Held at Gunpoint

1 Conversation

My father was almost killed this morning.

My father is the head of the Department of Afrikaans at the University of the North, which is the only university in the Northern Province here in South Africa. He started working there in 1980 - so he's been working there for 21 years now. My mother has also been working there - as a lecturer - since 1985.

There have always been trouble at the University - part of the general social upheaval of this country during the apartheid years and afterwards. There's been many protests, sometimes involving violence - rocks thrown at people, cars being burned, people being stabbed. Academically, it has also not been going well. The entire educational system in the country is in turmoil. The administration of the University is also becoming nigh-impossible. It is deeply in debt and its future is threatened. So too the future of its personnel and students. There's been talks of closing the place down and giving people 'retirement packages' or simply dismissing them. As a result of this my parents were already very concerned for their future. At their ages, they will simply not be able to find alternative work should they lose their jobs, and the severance packages would not go very far.

## Available records:
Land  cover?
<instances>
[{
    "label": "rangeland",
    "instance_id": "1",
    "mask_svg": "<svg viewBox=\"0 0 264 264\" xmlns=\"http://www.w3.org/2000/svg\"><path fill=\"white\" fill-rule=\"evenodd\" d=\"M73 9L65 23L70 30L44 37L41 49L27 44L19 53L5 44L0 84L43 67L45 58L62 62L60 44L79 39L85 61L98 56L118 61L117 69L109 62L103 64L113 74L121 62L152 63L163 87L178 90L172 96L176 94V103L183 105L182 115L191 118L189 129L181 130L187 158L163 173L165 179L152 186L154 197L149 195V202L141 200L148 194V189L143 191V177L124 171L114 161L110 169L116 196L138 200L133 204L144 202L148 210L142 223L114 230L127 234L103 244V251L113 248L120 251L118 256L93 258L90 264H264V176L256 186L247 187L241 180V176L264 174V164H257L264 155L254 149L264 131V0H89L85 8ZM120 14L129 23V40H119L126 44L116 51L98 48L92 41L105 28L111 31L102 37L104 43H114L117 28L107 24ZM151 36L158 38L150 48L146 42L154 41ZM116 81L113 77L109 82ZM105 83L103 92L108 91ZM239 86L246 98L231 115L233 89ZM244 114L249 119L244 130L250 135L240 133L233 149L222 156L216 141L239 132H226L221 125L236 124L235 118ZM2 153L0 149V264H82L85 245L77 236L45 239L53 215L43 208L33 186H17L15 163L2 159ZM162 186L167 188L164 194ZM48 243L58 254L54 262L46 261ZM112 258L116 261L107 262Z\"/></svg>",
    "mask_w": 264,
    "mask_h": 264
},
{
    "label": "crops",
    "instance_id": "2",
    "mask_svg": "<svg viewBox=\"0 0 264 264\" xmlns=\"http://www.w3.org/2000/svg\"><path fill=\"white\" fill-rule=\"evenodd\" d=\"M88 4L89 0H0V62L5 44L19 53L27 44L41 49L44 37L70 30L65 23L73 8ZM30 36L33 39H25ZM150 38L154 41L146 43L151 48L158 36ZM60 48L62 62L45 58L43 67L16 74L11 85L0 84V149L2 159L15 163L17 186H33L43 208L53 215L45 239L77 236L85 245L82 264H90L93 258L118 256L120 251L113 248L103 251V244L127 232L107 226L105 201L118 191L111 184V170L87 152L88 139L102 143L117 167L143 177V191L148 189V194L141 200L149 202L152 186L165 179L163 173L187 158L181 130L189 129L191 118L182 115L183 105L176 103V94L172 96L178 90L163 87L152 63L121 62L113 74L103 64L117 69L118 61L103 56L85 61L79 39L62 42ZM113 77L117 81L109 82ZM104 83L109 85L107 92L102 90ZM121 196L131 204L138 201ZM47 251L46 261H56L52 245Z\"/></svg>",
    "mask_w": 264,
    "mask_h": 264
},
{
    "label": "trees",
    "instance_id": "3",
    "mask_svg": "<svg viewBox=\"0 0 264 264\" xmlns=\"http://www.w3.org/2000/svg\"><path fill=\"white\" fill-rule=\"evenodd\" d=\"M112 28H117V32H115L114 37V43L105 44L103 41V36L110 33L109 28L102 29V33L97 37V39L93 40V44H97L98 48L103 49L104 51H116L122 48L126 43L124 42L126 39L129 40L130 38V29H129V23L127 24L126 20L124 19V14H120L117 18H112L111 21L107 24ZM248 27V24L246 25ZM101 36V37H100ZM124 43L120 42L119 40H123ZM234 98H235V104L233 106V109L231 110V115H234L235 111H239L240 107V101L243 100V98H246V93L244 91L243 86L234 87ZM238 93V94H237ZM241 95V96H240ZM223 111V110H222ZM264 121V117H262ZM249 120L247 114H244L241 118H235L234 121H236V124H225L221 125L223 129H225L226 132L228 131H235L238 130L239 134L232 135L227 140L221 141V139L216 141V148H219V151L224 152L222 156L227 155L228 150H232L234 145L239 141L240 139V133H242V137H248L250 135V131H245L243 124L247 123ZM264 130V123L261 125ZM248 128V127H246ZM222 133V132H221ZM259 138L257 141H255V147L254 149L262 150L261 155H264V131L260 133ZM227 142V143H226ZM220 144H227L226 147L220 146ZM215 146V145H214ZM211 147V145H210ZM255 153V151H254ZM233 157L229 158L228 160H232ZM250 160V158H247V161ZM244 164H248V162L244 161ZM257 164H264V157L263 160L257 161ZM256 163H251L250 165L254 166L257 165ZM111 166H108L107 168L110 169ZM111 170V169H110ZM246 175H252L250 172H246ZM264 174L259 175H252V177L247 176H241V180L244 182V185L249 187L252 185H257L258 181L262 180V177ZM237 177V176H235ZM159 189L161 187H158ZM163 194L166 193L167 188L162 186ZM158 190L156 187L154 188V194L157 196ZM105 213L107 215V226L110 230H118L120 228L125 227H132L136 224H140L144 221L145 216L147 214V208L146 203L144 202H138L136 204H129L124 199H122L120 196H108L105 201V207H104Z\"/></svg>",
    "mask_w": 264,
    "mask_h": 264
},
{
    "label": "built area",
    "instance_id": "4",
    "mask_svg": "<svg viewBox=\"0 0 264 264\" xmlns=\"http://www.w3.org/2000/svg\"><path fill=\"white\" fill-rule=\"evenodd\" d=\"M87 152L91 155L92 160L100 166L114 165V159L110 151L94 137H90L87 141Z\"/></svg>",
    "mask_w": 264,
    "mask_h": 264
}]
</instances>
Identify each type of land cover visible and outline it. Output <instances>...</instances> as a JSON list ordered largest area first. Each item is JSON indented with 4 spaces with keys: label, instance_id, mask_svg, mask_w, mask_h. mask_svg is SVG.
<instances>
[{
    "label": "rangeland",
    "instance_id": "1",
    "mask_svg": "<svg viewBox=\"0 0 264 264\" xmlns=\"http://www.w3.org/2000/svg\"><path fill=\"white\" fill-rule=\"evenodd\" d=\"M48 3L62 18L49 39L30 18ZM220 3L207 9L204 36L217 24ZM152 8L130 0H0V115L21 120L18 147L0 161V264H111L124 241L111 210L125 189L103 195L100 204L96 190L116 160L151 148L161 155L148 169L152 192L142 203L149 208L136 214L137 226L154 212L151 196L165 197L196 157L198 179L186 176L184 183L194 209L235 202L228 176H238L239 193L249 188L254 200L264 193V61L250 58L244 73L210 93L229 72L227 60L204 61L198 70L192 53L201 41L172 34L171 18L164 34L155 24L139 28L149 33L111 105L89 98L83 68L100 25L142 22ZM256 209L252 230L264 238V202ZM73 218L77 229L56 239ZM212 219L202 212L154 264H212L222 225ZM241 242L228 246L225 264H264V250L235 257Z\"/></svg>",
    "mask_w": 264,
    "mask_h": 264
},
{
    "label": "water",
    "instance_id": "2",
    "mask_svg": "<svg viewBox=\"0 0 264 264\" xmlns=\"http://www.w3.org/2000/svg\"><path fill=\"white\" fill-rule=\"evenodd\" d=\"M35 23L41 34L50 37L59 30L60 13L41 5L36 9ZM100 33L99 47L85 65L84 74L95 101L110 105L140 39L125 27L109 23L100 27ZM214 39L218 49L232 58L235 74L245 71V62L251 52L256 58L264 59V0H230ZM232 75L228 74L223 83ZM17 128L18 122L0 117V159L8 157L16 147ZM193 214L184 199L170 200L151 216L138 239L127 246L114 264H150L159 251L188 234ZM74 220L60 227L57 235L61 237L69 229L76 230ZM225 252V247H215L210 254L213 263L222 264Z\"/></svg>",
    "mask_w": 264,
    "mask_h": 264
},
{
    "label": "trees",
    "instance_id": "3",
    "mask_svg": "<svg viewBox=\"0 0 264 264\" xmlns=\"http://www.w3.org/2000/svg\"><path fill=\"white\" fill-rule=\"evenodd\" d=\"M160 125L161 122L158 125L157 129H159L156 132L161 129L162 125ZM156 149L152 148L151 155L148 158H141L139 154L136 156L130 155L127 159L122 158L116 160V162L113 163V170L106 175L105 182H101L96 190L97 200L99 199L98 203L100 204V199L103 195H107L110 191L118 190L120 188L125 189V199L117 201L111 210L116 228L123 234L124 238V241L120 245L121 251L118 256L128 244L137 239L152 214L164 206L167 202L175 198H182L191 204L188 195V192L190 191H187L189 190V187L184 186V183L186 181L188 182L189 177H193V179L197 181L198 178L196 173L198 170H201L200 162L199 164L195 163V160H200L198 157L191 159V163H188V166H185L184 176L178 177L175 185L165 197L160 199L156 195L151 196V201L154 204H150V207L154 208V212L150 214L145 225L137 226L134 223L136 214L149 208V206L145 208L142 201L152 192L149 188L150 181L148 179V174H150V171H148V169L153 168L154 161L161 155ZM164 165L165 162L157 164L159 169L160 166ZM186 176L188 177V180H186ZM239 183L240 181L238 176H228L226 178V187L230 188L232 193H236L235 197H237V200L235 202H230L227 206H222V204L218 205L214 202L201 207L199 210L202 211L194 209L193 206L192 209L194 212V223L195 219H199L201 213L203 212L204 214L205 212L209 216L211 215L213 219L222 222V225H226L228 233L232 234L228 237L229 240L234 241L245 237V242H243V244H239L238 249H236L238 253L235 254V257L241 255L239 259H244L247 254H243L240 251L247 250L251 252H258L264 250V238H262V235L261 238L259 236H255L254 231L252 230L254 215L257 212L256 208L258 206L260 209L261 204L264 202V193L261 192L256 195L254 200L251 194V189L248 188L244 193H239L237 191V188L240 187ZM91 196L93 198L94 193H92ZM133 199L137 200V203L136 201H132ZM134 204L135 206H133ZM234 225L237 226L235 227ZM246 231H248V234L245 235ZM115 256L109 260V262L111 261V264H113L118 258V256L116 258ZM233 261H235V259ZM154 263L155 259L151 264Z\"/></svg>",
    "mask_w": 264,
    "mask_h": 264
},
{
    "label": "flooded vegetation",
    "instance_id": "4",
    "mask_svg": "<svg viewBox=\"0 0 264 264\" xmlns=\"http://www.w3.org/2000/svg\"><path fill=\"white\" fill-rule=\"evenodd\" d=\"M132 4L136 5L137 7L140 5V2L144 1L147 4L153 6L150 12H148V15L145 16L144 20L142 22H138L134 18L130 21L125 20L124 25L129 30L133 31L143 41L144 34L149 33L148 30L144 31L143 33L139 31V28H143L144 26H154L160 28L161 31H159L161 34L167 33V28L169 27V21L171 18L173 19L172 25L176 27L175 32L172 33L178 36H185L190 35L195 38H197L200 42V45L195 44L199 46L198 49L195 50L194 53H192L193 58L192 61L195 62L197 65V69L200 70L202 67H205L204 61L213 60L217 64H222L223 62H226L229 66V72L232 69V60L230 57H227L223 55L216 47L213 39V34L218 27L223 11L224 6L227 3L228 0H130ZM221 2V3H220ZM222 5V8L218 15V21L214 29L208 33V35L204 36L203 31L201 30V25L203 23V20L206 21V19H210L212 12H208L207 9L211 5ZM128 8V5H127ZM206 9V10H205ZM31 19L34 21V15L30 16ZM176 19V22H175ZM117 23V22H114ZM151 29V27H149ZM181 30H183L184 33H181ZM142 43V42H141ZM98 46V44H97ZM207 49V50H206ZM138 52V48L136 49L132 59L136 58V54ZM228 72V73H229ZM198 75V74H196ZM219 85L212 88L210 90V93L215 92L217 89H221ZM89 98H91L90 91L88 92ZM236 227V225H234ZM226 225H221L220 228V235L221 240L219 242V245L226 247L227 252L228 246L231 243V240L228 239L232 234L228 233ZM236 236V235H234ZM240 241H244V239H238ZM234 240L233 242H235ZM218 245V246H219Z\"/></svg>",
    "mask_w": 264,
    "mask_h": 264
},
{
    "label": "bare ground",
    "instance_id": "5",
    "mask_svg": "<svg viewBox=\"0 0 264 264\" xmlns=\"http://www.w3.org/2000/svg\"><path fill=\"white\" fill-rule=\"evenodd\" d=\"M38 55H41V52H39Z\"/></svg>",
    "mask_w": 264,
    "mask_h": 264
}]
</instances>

## Work instructions:
**A.** Summarize the passage titled "Held at Gunpoint" in two sentences.
**B.** Extract every line of the listing that contains the word "area", treating uppercase and lowercase as different.

## Solutions by task:
**A.** The writer's father, head of the Department of Afrikaans at the University of the North, was almost killed this morning, and both he and the writer's mother have worked at the university for many years. The university has seen many protests, some violent, and is struggling academically, deep in debt, and facing talk of closure, so the parents fear for their future because they could not find other work at their ages.

**B.**
    "label": "built area",
Identify each type of land cover visible and outline it. Output <instances>...</instances> as a JSON list ordered largest area first. Each item is JSON indented with 4 spaces with keys: label, instance_id, mask_svg, mask_w, mask_h. mask_svg is SVG.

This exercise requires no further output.